- **EXCERPT PROVIDED**
# # # # #
Al-Kassar's hesitancy was understandable. He wouldn't want
anything to disrupt his profitable CIA-assisted drug and arms
business. Presumably he was also worried because West German
police had just raided the Popular Front hideouts around
Dusseldorf and Frankfurt. Among those arrested: the Jordanian
technical wizard and bombmaker Marwan Khreesat.
The bomb that ended up on the Pan Am jet could have been
assembled by Khreesat. However, last month the Palestine
Liberation Organization reported that it was built by Khaisar
Haddad (a.k.a. Abu Elias), who is also a member of Jibril's
Popular Front. Haddad purchased the detonator, the P.L.O. said,
on the Beirut black market for more than $60,000.
# # # # #
- **DIRECTION A**
In the records, from the first line through the line containing "tone equalizer: -8 EV -0.417", replace "Before" with "Original" and write out those lines with nothing else altered.
The records that follow are unrelated to the text above.

- **Dataset excerpt**
# # # # #
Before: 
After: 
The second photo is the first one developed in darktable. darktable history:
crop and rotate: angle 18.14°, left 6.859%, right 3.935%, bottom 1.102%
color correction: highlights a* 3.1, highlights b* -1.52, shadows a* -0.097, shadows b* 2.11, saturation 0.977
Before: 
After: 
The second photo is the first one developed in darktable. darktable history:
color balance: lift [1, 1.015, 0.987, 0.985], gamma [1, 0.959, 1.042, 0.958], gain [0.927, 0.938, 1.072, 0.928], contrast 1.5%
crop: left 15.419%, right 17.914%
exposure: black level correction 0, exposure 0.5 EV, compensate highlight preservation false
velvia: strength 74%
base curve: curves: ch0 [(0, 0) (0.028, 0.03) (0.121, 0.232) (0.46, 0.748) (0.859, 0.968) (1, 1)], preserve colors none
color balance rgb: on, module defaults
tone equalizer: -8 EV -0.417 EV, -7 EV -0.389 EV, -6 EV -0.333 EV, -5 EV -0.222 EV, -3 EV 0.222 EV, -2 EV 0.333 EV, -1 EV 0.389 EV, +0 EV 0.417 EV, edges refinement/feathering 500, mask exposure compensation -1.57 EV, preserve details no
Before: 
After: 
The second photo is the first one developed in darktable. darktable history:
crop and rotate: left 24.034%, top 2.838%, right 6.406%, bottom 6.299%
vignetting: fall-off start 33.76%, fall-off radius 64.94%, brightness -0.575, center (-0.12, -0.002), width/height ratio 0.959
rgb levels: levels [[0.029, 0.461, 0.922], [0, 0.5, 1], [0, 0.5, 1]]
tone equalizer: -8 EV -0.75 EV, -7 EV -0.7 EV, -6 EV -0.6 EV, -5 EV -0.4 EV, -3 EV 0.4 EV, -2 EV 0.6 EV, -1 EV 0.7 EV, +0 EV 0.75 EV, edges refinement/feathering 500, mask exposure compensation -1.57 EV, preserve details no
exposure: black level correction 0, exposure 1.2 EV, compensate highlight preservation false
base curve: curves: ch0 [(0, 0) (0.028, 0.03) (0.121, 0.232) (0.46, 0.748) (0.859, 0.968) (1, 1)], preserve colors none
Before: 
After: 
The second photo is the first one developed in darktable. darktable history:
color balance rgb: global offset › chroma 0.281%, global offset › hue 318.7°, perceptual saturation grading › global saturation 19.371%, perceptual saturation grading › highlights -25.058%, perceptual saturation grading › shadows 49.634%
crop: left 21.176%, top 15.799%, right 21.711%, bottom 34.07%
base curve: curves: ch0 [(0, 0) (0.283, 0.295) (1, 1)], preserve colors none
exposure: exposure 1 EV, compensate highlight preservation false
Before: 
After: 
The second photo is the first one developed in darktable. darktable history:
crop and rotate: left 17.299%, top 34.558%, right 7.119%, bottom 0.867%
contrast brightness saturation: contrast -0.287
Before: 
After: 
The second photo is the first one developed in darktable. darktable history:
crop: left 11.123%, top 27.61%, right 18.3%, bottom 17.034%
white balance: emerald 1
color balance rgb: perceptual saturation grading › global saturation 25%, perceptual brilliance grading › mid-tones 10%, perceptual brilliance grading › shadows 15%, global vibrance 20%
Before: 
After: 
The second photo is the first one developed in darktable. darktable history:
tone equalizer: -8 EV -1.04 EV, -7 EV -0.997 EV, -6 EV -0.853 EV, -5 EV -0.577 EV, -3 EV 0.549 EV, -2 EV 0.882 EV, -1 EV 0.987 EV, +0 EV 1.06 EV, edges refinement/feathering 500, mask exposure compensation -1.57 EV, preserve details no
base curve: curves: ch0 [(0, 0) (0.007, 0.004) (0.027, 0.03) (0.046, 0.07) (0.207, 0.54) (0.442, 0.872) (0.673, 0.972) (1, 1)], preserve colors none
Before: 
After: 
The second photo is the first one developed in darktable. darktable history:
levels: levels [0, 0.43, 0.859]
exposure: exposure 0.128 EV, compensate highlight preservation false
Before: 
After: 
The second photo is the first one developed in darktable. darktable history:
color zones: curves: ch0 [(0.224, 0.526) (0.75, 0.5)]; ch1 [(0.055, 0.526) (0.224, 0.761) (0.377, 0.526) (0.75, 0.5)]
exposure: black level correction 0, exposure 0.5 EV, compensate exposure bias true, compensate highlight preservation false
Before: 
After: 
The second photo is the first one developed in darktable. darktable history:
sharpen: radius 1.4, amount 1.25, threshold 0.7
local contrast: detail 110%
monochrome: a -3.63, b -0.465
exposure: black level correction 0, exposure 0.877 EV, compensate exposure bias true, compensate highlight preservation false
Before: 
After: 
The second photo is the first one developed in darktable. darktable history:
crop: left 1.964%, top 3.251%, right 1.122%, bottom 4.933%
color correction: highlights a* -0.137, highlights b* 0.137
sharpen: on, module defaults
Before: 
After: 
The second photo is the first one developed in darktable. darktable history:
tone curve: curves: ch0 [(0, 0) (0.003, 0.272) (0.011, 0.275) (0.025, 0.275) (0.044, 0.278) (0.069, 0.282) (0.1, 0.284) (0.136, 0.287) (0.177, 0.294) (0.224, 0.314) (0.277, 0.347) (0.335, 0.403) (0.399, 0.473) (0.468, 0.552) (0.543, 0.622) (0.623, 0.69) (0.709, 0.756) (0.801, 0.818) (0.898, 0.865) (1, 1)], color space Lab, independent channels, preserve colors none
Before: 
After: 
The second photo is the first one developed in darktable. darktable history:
# # # # #
- **DIRECTION B**
According to the excerpt about the Pan Am bomb, where did Haddad purchase the detonator?

- **TASK OUTPUT A**
Original: 
After: 
The second photo is the first one developed in darktable. darktable history:
crop and rotate: angle 18.14°, left 6.859%, right 3.935%, bottom 1.102%
color correction: highlights a* 3.1, highlights b* -1.52, shadows a* -0.097, shadows b* 2.11, saturation 0.977
Original: 
After: 
The second photo is the first one developed in darktable. darktable history:
color balance: lift [1, 1.015, 0.987, 0.985], gamma [1, 0.959, 1.042, 0.958], gain [0.927, 0.938, 1.072, 0.928], contrast 1.5%
crop: left 15.419%, right 17.914%
exposure: black level correction 0, exposure 0.5 EV, compensate highlight preservation false
velvia: strength 74%
base curve: curves: ch0 [(0, 0) (0.028, 0.03) (0.121, 0.232) (0.46, 0.748) (0.859, 0.968) (1, 1)], preserve colors none
color balance rgb: on, module defaults
tone equalizer: -8 EV -0.417 EV, -7 EV -0.389 EV, -6 EV -0.333 EV, -5 EV -0.222 EV, -3 EV 0.222 EV, -2 EV 0.333 EV, -1 EV 0.389 EV, +0 EV 0.417 EV, edges refinement/feathering 500, mask exposure compensation -1.57 EV, preserve details no

- **TASK OUTPUT B**
On the Beirut black market.